The Health and Safety Executive’s “Helping Great Britain Work Well” campaign highlights the HSE’s increased focus on addressing ill health in the workplace, and the role of – and cost to – employers in managing employee ill health.”
Mary Lawrence, Associate Director, Osborne Clarke
January 2016 – HSE Helping Great Britain Work Well campaign
The HSE has launched its “Helping Great Britain Work Well” campaign, which is set to be a five year campaign. There is a continued focus on tackling ill health within the workplace.
The six key themes of the campaign are:
- acting together: promoting broader ownership of health and safety in Great Britain;
- tackling ill health: highlighting and tackling the costs of work-related ill health;
- managing risk well: simplifying risk management and helping businesses to grow;
- supporting small employers: giving SMEs simple advice so they know what they have to do;
- keeping pace with change: anticipating and tackling new health and safety challenges; and
- sharing our success: promoting the benefits of Great Britain’s world-class health and safety system.

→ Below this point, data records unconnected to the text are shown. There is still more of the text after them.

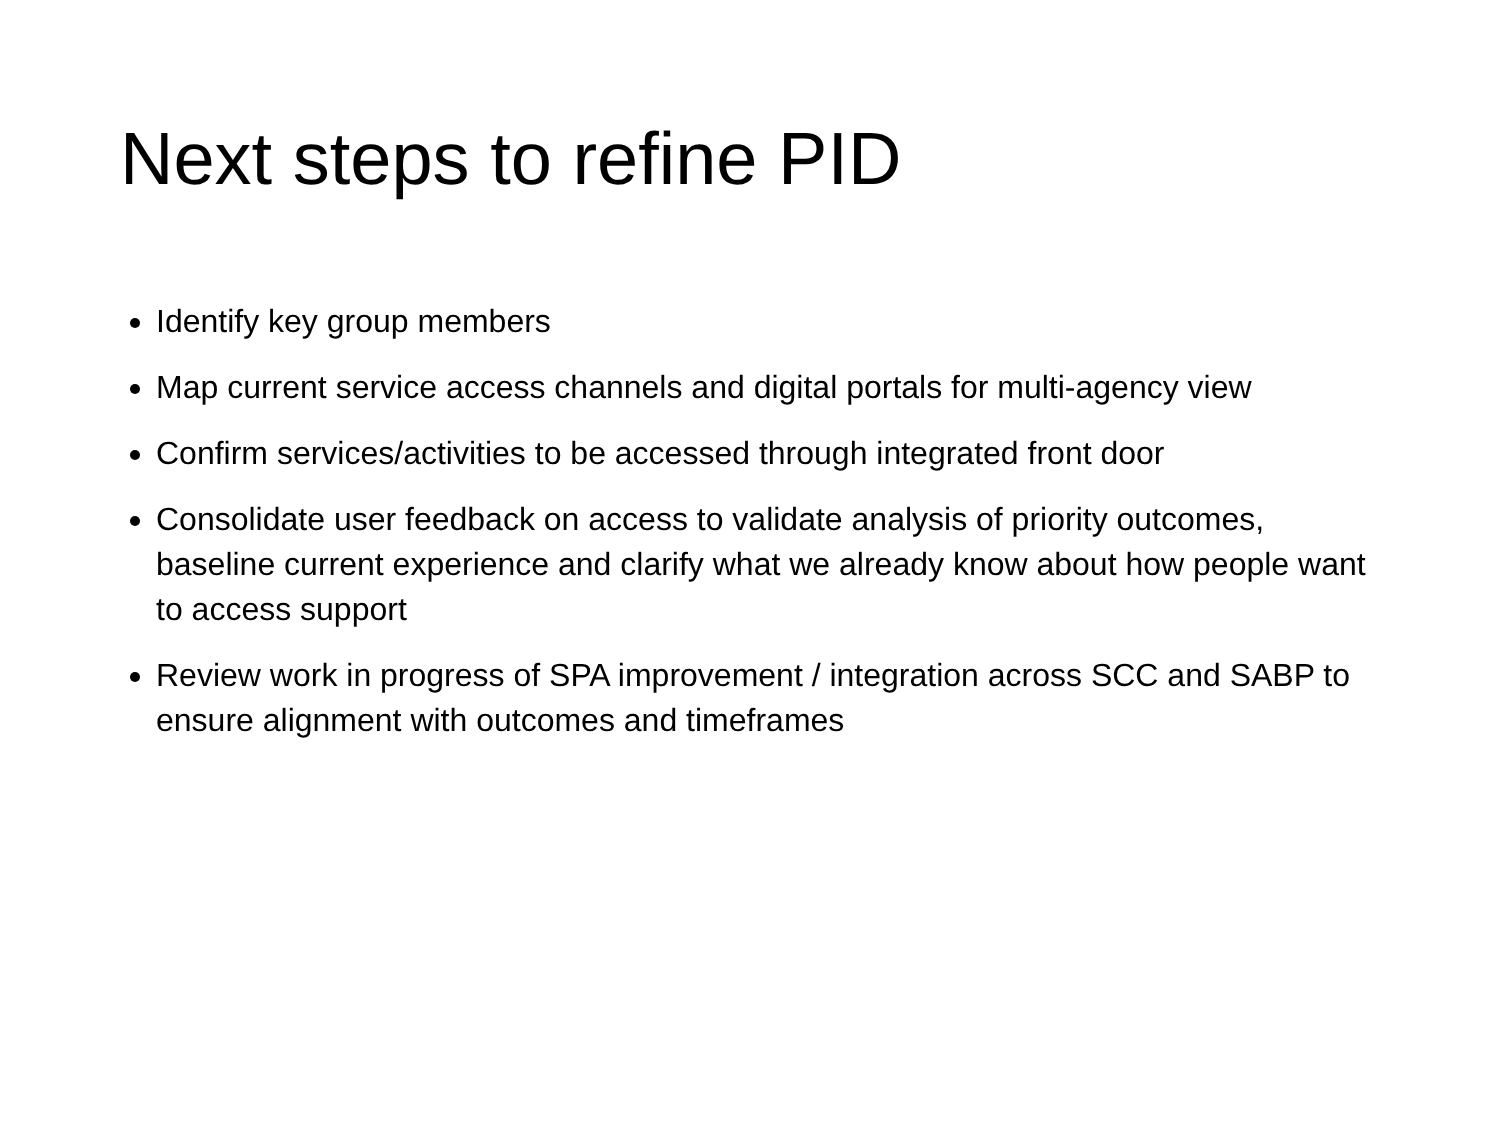Next steps to refine PID
Identify key group members
Map current service access channels and digital portals for multi-agency view
Confirm services/activities to be accessed through integrated front door
Consolidate user feedback on access to validate analysis of priority outcomes, baseline current experience and clarify what we already know about how people want to access support
Review work in progress of SPA improvement / integration across SCC and SABP to ensure alignment with outcomes and timeframes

Q2 2016 – Review of the coroner reforms
We are awaiting the result of the government’s consultation on certain reforms introduced by the Coroners and Justice Act 2009. The purpose of the consultation is to find out whether the reforms are operating as planned and whether there have been any unintended consequences.

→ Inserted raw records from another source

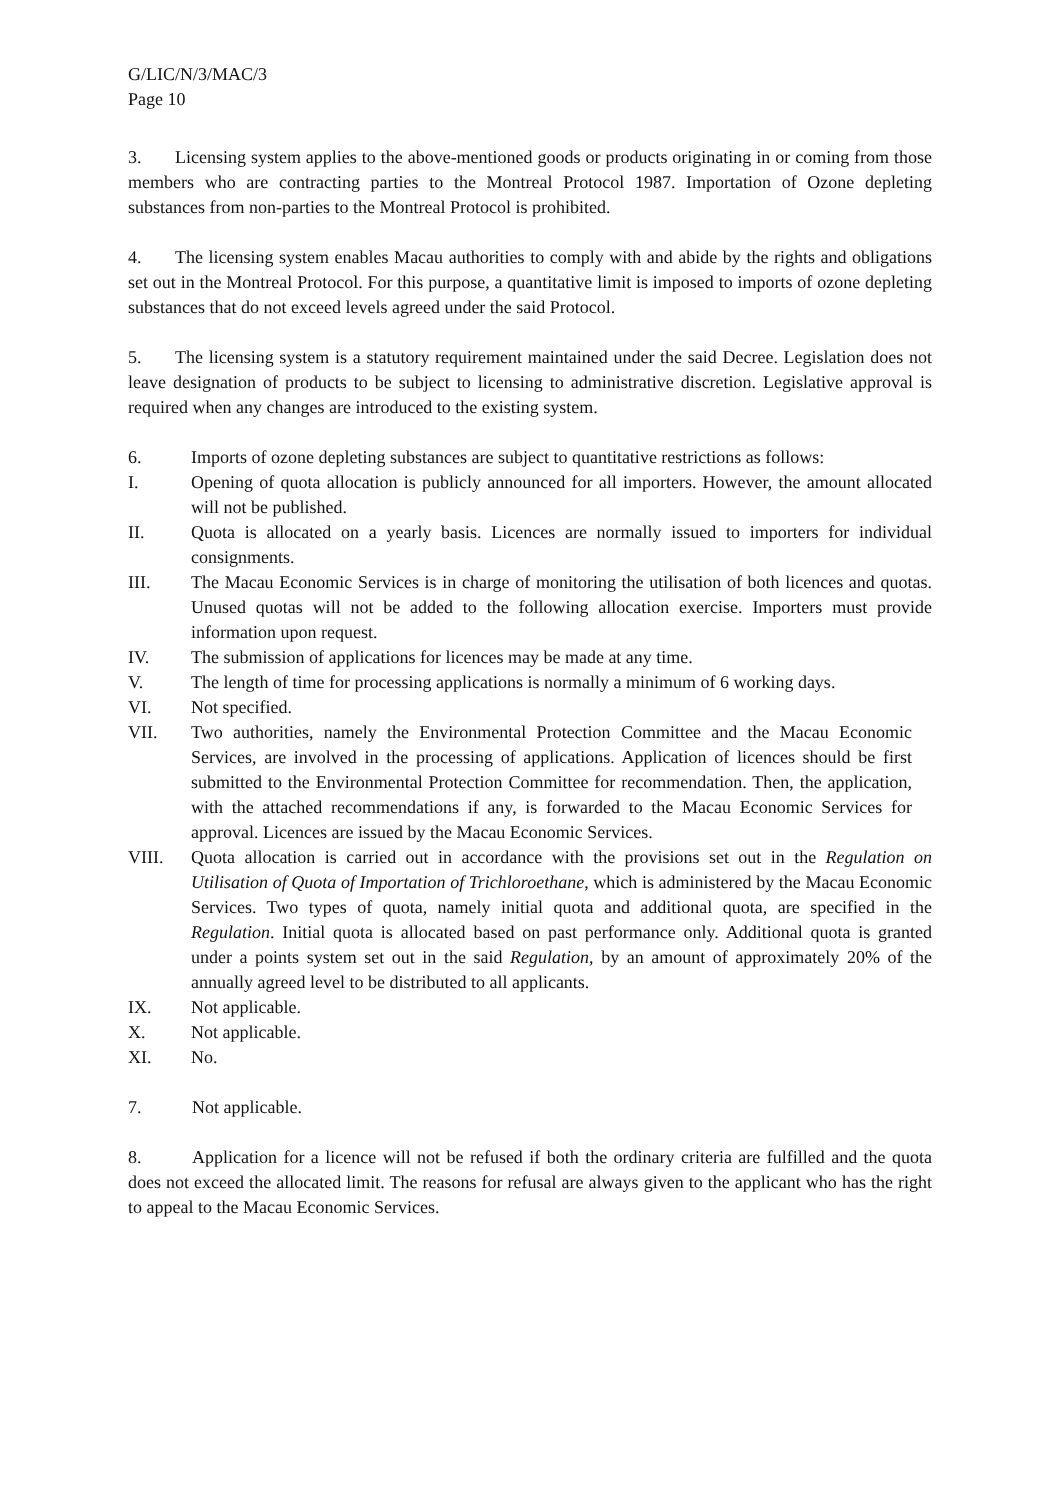G/LIC/N/3/MAC/3
Page 10
3. Licensing system applies to the above-mentioned goods or products originating in or coming from those members who are contracting parties to the Montreal Protocol 1987. Importation of Ozone depleting substances from non-parties to the Montreal Protocol is prohibited.
4. The licensing system enables Macau authorities to comply with and abide by the rights and obligations set out in the Montreal Protocol. For this purpose, a quantitative limit is imposed to imports of ozone depleting substances that do not exceed levels agreed under the said Protocol.
5. The licensing system is a statutory requirement maintained under the said Decree. Legislation does not leave designation of products to be subject to licensing to administrative discretion. Legislative approval is required when any changes are introduced to the existing system.
6. Imports of ozone depleting substances are subject to quantitative restrictions as follows:
I. Opening of quota allocation is publicly announced for all importers. However, the amount allocated will not be published.
II. Quota is allocated on a yearly basis. Licences are normally issued to importers for individual consignments.
III. The Macau Economic Services is in charge of monitoring the utilisation of both licences and quotas. Unused quotas will not be added to the following allocation exercise. Importers must provide information upon request.
IV. The submission of applications for licences may be made at any time.
V. The length of time for processing applications is normally a minimum of 6 working days.
VI. Not specified.
VII. Two authorities, namely the Environmental Protection Committee and the Macau Economic Services, are involved in the processing of applications. Application of licences should be first submitted to the Environmental Protection Committee for recommendation. Then, the application, with the attached recommendations if any, is forwarded to the Macau Economic Services for approval. Licences are issued by the Macau Economic Services.
VIII. Quota allocation is carried out in accordance with the provisions set out in the Regulation on Utilisation of Quota of Importation of Trichloroethane, which is administered by the Macau Economic Services. Two types of quota, namely initial quota and additional quota, are specified in the Regulation. Initial quota is allocated based on past performance only. Additional quota is granted under a points system set out in the said Regulation, by an amount of approximately 20% of the annually agreed level to be distributed to all applicants.
IX. Not applicable.
X. Not applicable.
XI. No.
7. Not applicable.
8. Application for a licence will not be refused if both the ordinary criteria are fulfilled and the quota does not exceed the allocated limit. The reasons for refusal are always given to the applicant who has the right to appeal to the Macau Economic Services.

Key areas being considered, include:
- the publication of statutory guidance for bereaved people;
- the requirement to record inquests;
- the requirement that coroners are available at all times to address matters which must be dealt with immediately; and
- flexibility of the location for inquests and post-mortem examinations.
The consultation closed on 31 December 2015 and we are expecting the government’s response during Q2 2016.
Q2 2016 – New sentencing guidelines for health and safety offences, corporate manslaughter and food safety and hygiene offences
On 1 February 2016, the much-talked about new sentencing guidelines came into force for all health and safety offences, as well as corporate manslaughter and certain food safety and hygiene offences. The new guidelines apply to all organisations and individuals sentenced on or after that date.
Described as the most dramatic change since the introduction of the Health and Safety at Work etc. Act 1974, the guidelines actively encourage courts to link the level of fine directly to an organisation’s turnover, whilst also considering the culpability and harm factors to reach the recommended starting point of fines. There is little doubt that for larger organisations this is set to increase the level of potential fines significantly, from hundreds of thousands of pounds to millions of pounds.
In the final weeks before the introduction of the new sentencing guidelines, courts had already started to take a tougher stance on sentencing, with a number of larger organisations being handed fines in the millions of pounds for health and safety offences. Practitioners will be keeping a particularly close eye in the coming months on the levels of fines imposed by the courts, to see how the guidelines are being implemented in practice.
The guidelines for health and safety can be found here.
Q2 2016 – Consultation on the reduction in sentences for a guilty plea
The Sentencing Council is currently consulting on a proposal to change the guidelines for reducing sentences following guilty pleas.
Currently, full credit (a reduction of one third of any fine) is generally given for a plea “at the earliest opportunity”. It is often accepted that this will be later than the first court hearing, as the complexity of health and safety and corporate manslaughter cases is such that the defendant may not be in a position to confirm a plea by that stage. The consultation suggests that unless a guilty plea is entered at the first court hearing, the discount a defendant is entitled to will reduce to 25% and then to 20%.
In health and safety cases, where fines for large organisations under the new sentencing guidelines are likely to be in the millions of pounds, this could have a very significant financial impact, forcing defendants to consider how best to protect their position at the earliest possible stage.